Fred Kaliisa was orphaned at a young age. He has faint memories of his father, who died when he was five years. His mother, followed two years later. Therefore, one can easily predict that the 28-year-old had to endure hardships to make something out of life.

“I was raised by my paternal grandmother because my parents died when I was still young. Life was not easy. I had to do odd jobs to survive,” he says.

Under the circumstances, he did not go far in formal schooling.

He says he dropped out in primary six because he could not afford school fees and other basics.

Yet every dark cloud has a silver lining. Out of school, Kaliisa started looking for some odd jobs to do and it was during his search that that is when he landed on someone, who wanted someone to clean his motorcycle repair garage.

“He told me that he will give me Shs 3,000 to clean the garage and I accepted the work. Later I went back this time with a different mission: to convince him to teach me how to repair motorcycles,” Kaliisa says.

To cut the long story short, he accepted. He taught him the basics of repairing a motorcycle and later when Kaliisa moved to Kira in Wakiso, he undertook a course in motorcycle repair at a vocational institute to shore up his skills. The rest, as they say, is history.

Today Kaliisa is the owner of two repair garages each with a fully stocked spare parts shop. He drives a Toyota Alex and recently completed his three-bedroom house in Ssonde, Wakiso.

“The journey has not been easy. When young people see that you have made progress they think everything has been smooth. But that is never the case,” he says.

At the garage, he also teaches young people how to repair motorcycles for a small fee.

“Many have started garages on their own and that makes me happy. Others still work with me,” he says.

He says his dream is to open up at least five branches in the next five years. Thereafter, he wants to set up a vocational school to equip youths with various skills.

“That is the legacy I want to leave behind,” he says.


Kaliisa admits that he has faced tough times the most recent being the Covid-19 lockdown which limited the movement of motorcycles.

“There were a few cyclists meaning that I could not make enough money like I used to before the lockdown,” he says.

Another big challenge is prevalence of fake spare parts on the market. These, he says, can affect the reputation of the dealer or a mechanic like him.
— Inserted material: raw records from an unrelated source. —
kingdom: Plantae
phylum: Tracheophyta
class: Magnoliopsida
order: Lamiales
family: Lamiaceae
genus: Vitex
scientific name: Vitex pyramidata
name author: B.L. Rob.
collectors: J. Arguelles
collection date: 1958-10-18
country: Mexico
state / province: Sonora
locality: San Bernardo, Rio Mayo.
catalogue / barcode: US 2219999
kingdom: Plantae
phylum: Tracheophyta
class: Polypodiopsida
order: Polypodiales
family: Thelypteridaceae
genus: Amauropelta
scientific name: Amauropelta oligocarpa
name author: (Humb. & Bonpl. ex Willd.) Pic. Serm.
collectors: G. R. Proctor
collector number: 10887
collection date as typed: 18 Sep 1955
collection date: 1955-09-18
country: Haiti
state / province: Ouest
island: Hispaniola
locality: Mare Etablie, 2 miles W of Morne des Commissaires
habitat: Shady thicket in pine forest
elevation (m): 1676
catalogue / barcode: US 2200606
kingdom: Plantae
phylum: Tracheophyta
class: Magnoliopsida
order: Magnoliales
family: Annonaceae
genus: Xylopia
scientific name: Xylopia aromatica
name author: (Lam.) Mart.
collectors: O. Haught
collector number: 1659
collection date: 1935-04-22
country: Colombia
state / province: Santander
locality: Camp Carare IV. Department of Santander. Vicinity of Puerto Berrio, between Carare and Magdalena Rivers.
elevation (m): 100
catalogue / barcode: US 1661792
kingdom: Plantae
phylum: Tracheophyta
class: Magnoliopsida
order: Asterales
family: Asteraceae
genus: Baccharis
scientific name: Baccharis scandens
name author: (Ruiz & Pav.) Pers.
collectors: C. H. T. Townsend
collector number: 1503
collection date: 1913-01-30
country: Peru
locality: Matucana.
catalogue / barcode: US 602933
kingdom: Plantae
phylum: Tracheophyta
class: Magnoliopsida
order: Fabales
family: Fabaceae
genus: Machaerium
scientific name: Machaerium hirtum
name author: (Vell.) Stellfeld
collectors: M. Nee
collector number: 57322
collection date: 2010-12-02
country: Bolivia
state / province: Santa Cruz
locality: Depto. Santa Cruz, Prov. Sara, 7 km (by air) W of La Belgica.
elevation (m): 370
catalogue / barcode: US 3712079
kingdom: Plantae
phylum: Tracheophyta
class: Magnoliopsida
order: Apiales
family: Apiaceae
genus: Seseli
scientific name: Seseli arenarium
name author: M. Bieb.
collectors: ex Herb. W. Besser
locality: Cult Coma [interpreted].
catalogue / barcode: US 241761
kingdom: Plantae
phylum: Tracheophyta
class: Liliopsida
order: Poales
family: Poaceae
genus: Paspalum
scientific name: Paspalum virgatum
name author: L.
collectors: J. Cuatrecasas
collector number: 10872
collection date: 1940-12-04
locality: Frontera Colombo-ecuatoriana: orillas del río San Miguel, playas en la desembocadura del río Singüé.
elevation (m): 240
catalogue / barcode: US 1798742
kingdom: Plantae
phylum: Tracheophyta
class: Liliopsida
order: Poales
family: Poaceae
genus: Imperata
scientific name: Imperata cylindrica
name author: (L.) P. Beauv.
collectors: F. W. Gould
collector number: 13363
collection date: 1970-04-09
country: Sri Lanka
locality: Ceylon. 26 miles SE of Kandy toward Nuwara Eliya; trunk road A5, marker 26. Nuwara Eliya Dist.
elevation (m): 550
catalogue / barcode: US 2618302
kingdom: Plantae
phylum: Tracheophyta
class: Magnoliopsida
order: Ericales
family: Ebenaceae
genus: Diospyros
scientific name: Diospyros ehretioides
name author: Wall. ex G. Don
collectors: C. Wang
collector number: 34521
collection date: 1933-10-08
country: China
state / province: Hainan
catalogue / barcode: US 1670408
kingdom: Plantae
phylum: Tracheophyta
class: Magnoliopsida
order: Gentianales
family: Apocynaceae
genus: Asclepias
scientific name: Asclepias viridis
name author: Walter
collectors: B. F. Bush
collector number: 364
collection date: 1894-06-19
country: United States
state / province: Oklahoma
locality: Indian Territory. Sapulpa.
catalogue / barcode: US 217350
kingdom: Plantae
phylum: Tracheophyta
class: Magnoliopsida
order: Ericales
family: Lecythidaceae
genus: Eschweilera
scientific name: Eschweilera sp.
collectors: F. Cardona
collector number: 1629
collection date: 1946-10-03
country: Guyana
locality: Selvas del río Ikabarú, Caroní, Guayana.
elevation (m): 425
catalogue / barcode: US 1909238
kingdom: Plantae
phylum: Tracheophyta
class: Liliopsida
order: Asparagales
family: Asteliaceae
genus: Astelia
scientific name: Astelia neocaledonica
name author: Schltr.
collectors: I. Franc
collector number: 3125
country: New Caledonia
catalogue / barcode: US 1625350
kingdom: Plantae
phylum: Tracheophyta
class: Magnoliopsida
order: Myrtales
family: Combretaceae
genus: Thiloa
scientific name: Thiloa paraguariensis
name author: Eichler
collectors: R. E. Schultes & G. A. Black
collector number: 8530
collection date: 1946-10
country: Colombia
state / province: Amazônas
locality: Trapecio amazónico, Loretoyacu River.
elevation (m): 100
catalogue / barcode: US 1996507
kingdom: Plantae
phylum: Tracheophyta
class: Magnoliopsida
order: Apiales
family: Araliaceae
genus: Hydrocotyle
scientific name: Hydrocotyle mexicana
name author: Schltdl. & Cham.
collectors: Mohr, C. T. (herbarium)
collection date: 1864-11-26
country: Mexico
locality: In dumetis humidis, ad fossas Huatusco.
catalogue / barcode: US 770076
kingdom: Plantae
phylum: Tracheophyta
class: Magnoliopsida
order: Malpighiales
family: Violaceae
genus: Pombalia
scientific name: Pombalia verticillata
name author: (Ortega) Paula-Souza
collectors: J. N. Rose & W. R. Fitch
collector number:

“Sometimes we buy spare parts thinking they are genuine only to realize that they are fake. The cyclists end up blaming us yet for some of us it is not intentional,” he says.

The other challenge he says are taxes levied on business people like him who have chosen to formalize their businesses.

“Taxes like VAT and trading license are killing us. Government needs to come to our rescue and they reduce some of these taxes,” he says.


As someone who grew up without both parents, Kaliisa says someone can still make it provided they do not feel sorry for themselves.

“They should not lament over their past situations. If one if hardworking they can get out of any tough situations,” he says

Secondly, he says there is no substitute for hard work.

“People like saying you should work smart and not hard but I disagree with them. In my view, hard work pays off better because it is from the sweat,” he says.

Kaliisa advises young people to get mentors in business so that they do not make many mistakes. He says mentors keep you focused in life and in work.